##### Supplied records
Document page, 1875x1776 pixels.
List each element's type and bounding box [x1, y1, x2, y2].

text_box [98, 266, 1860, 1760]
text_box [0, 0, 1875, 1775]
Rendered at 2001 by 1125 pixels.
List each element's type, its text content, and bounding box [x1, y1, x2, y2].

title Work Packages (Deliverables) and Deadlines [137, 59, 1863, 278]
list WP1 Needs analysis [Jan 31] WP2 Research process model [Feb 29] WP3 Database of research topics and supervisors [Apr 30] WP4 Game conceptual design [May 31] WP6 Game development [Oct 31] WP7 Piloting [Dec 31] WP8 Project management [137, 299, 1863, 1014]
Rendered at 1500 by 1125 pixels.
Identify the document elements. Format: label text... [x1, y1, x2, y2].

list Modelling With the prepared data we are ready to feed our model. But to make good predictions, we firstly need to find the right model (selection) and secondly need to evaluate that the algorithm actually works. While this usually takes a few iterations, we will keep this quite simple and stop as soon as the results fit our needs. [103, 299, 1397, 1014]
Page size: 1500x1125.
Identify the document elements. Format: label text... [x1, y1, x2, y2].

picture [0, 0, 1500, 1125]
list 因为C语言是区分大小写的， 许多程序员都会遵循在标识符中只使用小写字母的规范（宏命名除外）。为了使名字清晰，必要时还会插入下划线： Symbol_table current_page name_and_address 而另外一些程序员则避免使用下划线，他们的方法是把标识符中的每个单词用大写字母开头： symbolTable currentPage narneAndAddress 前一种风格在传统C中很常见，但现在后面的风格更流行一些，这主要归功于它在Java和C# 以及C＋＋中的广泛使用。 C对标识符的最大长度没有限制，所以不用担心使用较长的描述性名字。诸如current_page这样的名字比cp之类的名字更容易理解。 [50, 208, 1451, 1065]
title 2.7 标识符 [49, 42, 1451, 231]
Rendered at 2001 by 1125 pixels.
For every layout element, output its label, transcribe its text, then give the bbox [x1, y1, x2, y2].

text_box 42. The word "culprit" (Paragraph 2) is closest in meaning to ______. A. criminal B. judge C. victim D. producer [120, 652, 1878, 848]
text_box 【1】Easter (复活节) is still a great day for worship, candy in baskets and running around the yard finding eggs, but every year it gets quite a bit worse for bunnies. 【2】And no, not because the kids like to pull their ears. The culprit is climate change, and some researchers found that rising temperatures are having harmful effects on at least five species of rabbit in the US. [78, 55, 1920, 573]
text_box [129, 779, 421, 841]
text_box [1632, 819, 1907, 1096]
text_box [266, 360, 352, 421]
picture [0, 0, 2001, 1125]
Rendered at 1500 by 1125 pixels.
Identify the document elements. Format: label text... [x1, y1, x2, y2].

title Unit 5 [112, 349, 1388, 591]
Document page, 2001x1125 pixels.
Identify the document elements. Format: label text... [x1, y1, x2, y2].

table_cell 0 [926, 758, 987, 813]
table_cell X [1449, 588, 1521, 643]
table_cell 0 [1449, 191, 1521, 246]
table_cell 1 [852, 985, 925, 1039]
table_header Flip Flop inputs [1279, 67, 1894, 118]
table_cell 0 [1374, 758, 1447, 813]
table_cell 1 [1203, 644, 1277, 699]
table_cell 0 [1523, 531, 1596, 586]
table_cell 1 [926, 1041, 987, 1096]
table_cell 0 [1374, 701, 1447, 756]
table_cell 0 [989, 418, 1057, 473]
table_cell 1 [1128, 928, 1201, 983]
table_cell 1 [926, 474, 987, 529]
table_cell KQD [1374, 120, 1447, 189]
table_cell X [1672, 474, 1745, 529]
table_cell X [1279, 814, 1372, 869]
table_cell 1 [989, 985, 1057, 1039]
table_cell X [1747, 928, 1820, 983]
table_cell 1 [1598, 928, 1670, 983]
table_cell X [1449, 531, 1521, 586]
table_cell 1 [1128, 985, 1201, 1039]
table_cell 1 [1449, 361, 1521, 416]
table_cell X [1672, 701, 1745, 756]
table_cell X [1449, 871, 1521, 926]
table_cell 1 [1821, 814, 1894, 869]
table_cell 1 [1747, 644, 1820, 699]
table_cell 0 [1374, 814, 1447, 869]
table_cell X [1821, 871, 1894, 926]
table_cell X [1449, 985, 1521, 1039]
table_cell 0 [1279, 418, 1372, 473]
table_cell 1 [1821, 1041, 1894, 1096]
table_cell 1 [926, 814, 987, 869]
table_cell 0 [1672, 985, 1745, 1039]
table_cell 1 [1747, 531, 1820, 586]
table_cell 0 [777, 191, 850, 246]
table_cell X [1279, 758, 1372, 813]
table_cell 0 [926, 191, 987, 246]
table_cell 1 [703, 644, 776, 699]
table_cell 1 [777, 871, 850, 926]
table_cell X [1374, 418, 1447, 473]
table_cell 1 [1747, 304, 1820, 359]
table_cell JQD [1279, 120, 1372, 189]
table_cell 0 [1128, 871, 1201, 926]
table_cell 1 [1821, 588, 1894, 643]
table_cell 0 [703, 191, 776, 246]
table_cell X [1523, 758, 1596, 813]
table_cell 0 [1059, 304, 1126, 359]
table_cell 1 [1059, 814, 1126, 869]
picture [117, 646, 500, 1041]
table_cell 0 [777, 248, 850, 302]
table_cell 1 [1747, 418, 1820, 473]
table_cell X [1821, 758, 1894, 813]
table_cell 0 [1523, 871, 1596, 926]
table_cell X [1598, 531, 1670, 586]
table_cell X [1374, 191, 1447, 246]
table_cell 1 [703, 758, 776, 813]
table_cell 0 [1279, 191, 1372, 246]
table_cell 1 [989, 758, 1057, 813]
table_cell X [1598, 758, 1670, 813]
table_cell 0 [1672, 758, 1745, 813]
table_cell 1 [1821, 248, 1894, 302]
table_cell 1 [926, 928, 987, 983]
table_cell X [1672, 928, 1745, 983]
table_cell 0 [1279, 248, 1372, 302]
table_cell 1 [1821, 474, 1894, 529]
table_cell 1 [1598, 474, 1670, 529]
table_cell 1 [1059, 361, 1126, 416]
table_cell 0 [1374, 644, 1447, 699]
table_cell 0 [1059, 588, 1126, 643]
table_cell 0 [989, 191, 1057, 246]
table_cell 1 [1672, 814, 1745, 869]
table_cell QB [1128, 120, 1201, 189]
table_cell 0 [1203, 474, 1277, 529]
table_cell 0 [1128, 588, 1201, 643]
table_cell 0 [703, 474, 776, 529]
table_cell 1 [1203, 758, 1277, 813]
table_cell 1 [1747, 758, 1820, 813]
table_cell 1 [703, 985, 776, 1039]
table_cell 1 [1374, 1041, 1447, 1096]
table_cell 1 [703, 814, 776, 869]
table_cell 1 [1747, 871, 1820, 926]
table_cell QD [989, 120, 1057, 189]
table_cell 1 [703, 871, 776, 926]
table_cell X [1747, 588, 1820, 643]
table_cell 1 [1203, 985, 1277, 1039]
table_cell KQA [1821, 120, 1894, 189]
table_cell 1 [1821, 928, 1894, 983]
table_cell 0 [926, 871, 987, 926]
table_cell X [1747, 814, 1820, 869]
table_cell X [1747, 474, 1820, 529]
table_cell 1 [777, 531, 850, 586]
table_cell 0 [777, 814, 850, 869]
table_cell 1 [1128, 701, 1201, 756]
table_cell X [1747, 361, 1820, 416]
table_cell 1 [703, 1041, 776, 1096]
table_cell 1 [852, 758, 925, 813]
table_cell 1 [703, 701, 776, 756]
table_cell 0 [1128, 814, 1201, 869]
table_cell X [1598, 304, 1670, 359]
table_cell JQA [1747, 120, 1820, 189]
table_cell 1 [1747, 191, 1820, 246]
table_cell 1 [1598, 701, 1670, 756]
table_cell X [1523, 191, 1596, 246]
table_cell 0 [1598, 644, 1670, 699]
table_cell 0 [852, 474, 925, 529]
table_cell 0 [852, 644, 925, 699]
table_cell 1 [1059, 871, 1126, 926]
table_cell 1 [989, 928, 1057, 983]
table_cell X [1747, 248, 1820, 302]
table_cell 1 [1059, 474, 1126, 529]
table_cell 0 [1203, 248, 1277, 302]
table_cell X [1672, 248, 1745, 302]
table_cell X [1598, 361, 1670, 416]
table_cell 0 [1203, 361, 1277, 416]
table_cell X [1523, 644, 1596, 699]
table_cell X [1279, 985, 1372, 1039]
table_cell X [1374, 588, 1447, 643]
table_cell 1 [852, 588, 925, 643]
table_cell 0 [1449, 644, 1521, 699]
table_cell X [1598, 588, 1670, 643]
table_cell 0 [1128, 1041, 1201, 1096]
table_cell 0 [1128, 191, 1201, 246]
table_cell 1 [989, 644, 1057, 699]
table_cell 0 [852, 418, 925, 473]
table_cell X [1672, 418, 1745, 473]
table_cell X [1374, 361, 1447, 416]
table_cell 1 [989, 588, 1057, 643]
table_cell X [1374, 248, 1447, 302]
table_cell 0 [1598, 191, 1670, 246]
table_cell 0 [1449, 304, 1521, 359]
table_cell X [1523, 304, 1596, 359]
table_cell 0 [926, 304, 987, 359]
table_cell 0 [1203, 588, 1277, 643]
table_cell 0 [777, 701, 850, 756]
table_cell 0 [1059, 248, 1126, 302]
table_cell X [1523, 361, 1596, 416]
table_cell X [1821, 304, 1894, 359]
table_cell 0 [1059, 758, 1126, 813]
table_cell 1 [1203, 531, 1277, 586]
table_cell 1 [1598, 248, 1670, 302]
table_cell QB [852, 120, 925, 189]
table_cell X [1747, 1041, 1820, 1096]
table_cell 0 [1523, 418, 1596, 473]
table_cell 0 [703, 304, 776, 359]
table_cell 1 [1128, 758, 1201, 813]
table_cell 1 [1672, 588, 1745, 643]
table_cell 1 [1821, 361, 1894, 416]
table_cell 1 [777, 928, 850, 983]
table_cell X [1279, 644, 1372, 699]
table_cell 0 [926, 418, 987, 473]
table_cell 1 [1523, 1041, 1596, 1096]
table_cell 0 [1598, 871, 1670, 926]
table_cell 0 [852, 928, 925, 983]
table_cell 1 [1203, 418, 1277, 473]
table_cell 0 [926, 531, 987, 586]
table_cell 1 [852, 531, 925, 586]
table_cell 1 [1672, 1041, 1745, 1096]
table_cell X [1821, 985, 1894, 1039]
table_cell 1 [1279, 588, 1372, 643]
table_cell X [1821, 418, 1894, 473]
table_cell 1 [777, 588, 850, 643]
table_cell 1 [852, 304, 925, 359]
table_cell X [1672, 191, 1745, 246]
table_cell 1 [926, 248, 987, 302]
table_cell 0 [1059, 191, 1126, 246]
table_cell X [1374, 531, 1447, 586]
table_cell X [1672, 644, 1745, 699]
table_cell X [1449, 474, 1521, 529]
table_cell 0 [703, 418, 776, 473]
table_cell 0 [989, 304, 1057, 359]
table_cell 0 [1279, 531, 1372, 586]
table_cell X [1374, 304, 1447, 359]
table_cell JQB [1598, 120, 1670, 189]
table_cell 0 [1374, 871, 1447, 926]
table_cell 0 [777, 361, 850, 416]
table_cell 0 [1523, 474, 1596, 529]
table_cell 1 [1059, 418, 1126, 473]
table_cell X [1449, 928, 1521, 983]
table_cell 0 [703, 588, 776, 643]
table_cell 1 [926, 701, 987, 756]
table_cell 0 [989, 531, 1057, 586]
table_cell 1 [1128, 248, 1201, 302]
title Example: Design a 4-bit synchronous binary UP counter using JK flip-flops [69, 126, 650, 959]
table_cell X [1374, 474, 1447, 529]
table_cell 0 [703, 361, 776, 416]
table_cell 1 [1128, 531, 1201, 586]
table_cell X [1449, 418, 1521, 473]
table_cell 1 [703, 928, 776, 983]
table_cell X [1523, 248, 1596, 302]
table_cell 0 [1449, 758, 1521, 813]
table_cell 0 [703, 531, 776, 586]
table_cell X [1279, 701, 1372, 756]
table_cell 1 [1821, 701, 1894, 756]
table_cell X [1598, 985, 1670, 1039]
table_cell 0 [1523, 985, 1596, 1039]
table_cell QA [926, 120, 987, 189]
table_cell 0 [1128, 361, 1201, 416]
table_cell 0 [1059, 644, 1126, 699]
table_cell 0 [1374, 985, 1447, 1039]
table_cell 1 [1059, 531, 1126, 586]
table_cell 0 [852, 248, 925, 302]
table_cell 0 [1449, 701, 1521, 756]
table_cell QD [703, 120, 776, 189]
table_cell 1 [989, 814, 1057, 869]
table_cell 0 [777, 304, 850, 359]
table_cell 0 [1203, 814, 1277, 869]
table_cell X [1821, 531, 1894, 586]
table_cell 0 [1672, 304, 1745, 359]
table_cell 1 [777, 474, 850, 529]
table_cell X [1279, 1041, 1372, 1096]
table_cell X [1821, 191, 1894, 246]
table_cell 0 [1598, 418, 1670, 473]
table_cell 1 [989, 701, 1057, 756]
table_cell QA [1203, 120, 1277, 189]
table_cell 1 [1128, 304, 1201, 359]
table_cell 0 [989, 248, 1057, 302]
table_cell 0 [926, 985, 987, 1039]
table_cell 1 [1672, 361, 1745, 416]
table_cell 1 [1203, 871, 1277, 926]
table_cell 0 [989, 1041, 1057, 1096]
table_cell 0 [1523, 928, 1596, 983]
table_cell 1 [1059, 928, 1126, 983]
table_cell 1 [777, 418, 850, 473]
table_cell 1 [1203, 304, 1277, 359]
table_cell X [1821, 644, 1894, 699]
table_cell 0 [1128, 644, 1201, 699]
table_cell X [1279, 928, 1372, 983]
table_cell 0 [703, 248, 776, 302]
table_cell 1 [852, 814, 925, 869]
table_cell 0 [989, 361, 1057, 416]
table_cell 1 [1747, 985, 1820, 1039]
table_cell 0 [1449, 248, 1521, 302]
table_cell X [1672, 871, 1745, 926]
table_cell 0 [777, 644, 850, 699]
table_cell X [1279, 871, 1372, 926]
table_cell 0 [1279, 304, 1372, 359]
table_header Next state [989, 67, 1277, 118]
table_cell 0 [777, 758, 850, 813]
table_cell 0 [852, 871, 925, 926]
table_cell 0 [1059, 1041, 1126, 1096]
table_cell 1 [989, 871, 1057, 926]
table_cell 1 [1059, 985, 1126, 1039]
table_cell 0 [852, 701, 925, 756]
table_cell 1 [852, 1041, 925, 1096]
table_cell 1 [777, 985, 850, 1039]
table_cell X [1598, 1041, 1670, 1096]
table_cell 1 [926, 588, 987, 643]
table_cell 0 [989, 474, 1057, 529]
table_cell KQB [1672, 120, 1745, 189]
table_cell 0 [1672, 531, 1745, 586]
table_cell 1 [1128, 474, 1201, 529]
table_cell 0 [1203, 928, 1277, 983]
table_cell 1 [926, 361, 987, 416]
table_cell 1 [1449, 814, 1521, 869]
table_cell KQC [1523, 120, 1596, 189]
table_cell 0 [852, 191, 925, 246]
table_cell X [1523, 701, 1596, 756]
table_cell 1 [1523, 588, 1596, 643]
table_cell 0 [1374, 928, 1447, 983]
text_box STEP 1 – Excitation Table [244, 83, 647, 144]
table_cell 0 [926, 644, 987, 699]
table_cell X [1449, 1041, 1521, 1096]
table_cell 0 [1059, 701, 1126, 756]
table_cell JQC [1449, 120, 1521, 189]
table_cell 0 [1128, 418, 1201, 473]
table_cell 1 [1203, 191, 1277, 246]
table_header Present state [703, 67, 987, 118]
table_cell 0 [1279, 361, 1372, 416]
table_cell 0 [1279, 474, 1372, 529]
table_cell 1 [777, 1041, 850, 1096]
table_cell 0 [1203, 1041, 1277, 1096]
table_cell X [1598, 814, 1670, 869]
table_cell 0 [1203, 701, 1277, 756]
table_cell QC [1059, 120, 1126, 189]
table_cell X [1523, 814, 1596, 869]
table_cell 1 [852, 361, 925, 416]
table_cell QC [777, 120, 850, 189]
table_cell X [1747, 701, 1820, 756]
##########
• Instructions for the task
Check the listing above for lines containing the string "bounding", and copy each one.

• Solution to this task
List each element's type and bounding box [x1, y1, x2, y2].
List each element's type, its text content, and bounding box [x1, y1, x2, y2].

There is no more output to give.